8. Consensus on the design so far:
a. CE needs to publish a complete picture of spending, but we do not need to collect all of those data directly from respondents.
b. To reduce burden and improve data quality, CE is interested in moving away from a retrospective recall-based design to one that is more proactive.
i. The current Interview design calls for collecting almost all categories of spending from all households (the Diary is used to collect some small frequently purchased items, food, and clothing). For the most part, this collection is done through a three-month recall.
ii. The proposed design should not be based on a retrospective recall survey, but instead should focus on features that are proactive in collecting information from respondents or other sources. These design elements would be fundamentally different from those of the current CE surveys, and potentially include innovative features such as the use of mobile devices (e.g., smart phones, PDAs, tablets), financial software, electronic purchase records, receipt scanning, and auxiliary data.
iii. Retrospective recall may be incorporated into the proposed design as a method of “filling in gaps” or collecting information not otherwise provided.
c. The constraint of maintaining the current budget needs to be considered, particularly since moving data capture from a respondent recall–based approach to one involving greater use of technology and data extraction from receipts, scanners, and administrative sources has the potential to increase collection costs.

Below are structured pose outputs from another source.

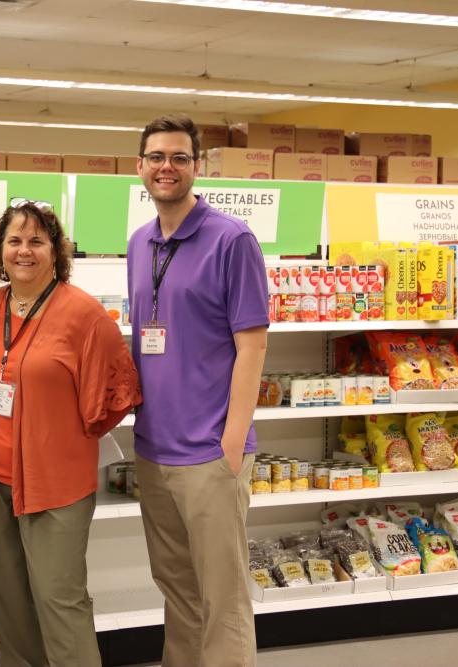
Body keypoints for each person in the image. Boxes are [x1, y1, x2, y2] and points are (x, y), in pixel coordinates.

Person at [0, 201, 141, 667]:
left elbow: (118, 392)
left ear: (55, 251)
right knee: (5, 601)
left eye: (36, 242)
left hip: (55, 485)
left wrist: (65, 437)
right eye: (14, 241)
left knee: (59, 601)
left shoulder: (83, 314)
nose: (25, 251)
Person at [128, 114, 269, 667]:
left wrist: (231, 443)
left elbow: (253, 346)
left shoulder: (232, 239)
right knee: (176, 590)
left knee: (223, 598)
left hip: (210, 453)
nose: (168, 167)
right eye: (157, 157)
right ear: (139, 168)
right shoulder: (141, 243)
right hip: (154, 449)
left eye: (179, 158)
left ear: (196, 167)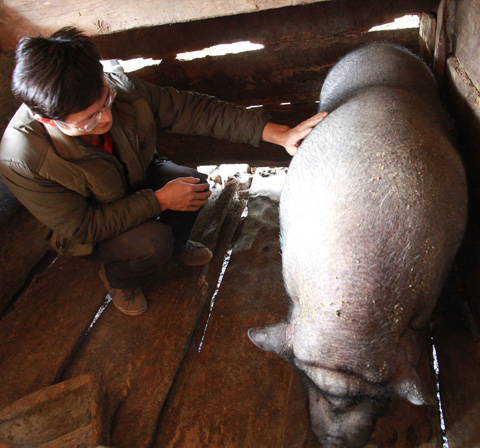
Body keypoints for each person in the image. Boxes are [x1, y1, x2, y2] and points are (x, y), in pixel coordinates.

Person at [0, 27, 327, 316]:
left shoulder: (119, 88)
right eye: (88, 120)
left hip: (136, 174)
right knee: (152, 242)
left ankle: (176, 244)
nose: (105, 119)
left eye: (105, 101)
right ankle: (120, 279)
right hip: (90, 224)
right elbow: (83, 227)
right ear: (48, 120)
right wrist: (158, 201)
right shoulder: (23, 158)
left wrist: (279, 134)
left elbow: (193, 110)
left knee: (195, 185)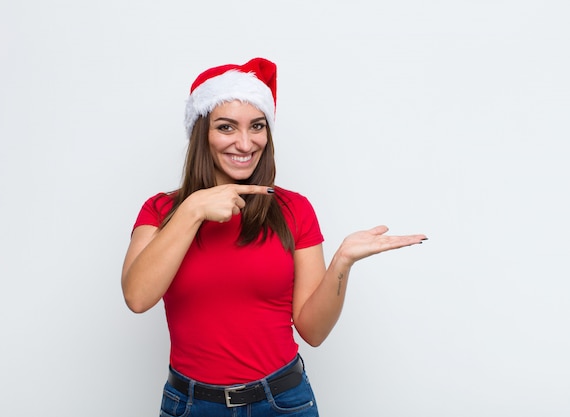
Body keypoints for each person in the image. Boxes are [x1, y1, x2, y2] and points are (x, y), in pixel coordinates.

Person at [121, 57, 427, 417]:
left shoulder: (294, 209)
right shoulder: (161, 211)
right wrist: (192, 210)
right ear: (202, 133)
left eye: (257, 126)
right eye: (226, 127)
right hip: (191, 405)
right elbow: (138, 297)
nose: (245, 142)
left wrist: (342, 262)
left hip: (281, 402)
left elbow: (313, 331)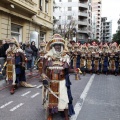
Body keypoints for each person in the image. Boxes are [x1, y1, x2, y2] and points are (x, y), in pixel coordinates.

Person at [41, 34, 76, 120]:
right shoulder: (47, 57)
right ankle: (50, 114)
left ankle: (66, 115)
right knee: (50, 98)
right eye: (55, 45)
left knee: (64, 98)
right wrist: (44, 77)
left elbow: (69, 70)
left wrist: (75, 71)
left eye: (59, 45)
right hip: (50, 81)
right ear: (52, 46)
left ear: (62, 46)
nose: (57, 47)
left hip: (62, 81)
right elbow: (42, 71)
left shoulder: (66, 57)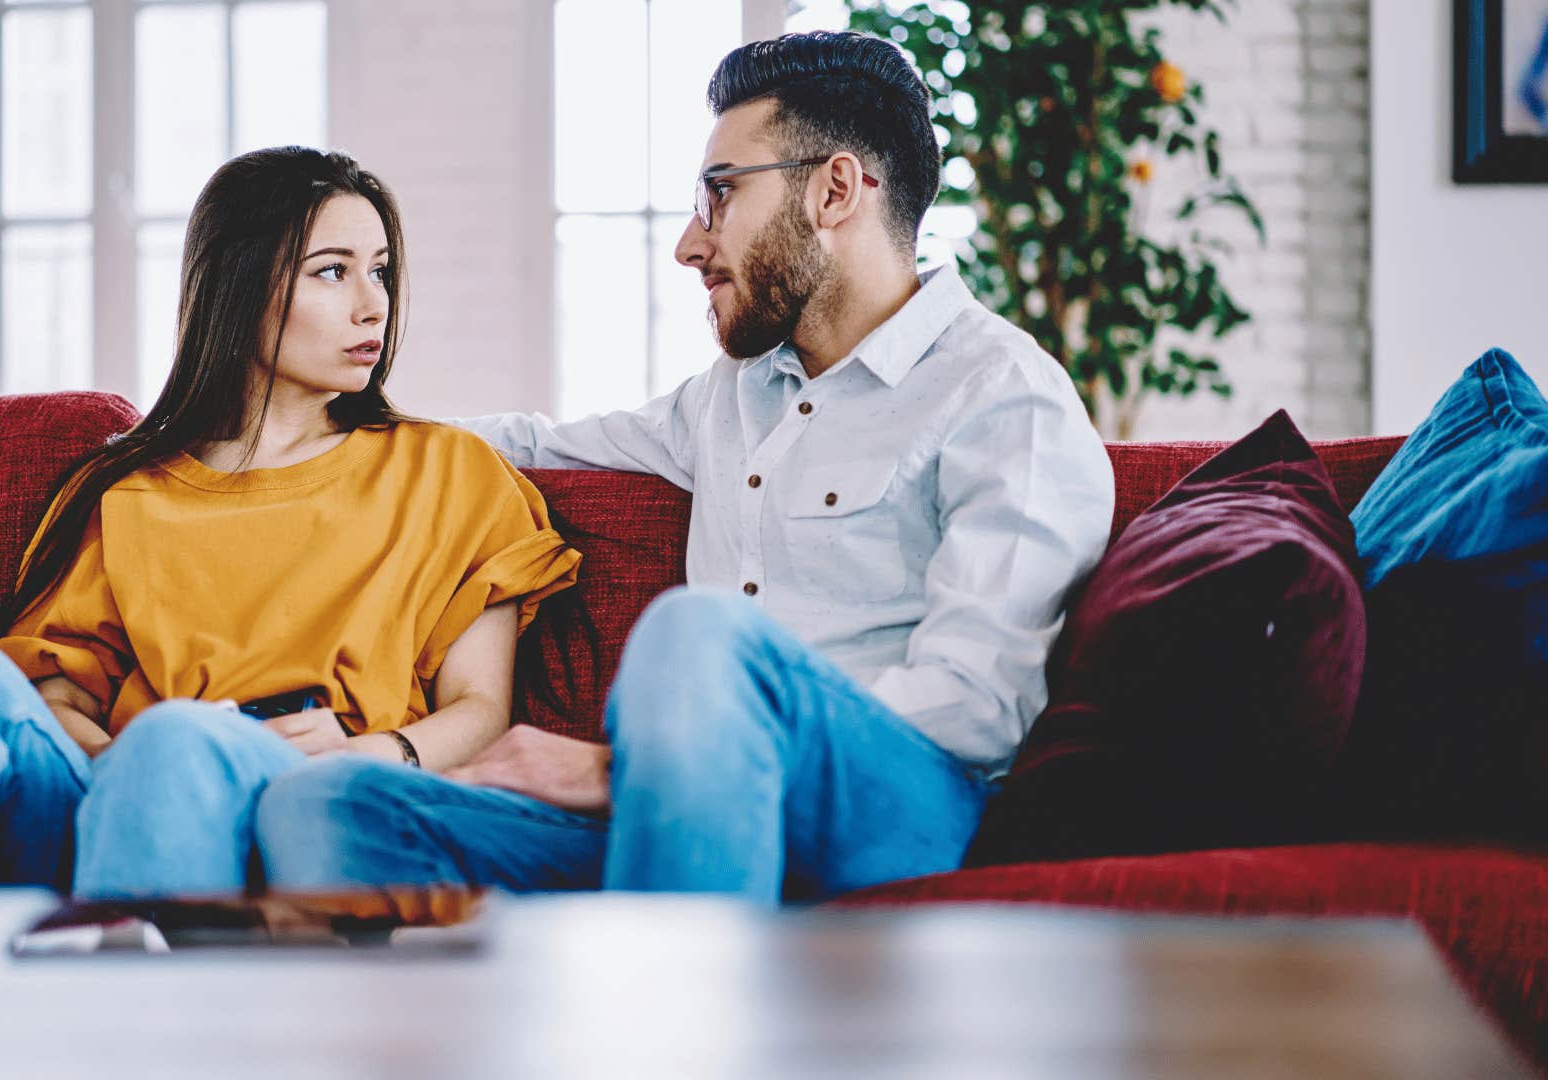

d. The CE program produces two main data products: published tables and microdata files. The current design is based on the idea that two surveys are needed to get a complete picture of spending—the Interview for large or regular purchases and the Diary for small or difficult-to-recall items. In the CE production process, data from the Interview and Diary are integrated at an aggregate level for publication tables; they are not integrated for the microdata files. (It may be possible to create synthetic households from the two surveys at the micro-level, but the CE program has not attempted this due to the difficulty of the project, limited resources, and the fact that historically the microdata were viewed as secondary to the publications.) This presents a problem for microdata users and means that usually they will use data from one survey or the other, but not both. With the possibility that a redesigned CE may capture data from many sources (e.g., scanners, receipts, diaries, recall interviews, administrative sources, etc.) this problem may be exacerbated. It is important that the CE program continue to make available quality microdata files to the public. These data files may include synthetic data that account for missing data in order to give a complete picture of spending at the household level. The redesigned CE must allow for a straightforward integration of the various data sources into one complete picture of spending at the microdata level. (Note: this is a new requirement which is not met by the current design/processing system.) As with any work that involves imputation and synthetic data, practical implementation of this approach will require a complex balance of multiple factors, including (a) implicit or explicit modeling assumptions; (b) the extent to which those assumptions are consistent with the data for specific subpopulations and expenditure types; (c) bias and variance effects arising from (a) and (b); (d) costs and complexity for the statistical agency; and (e) costs and complexity for the final data user.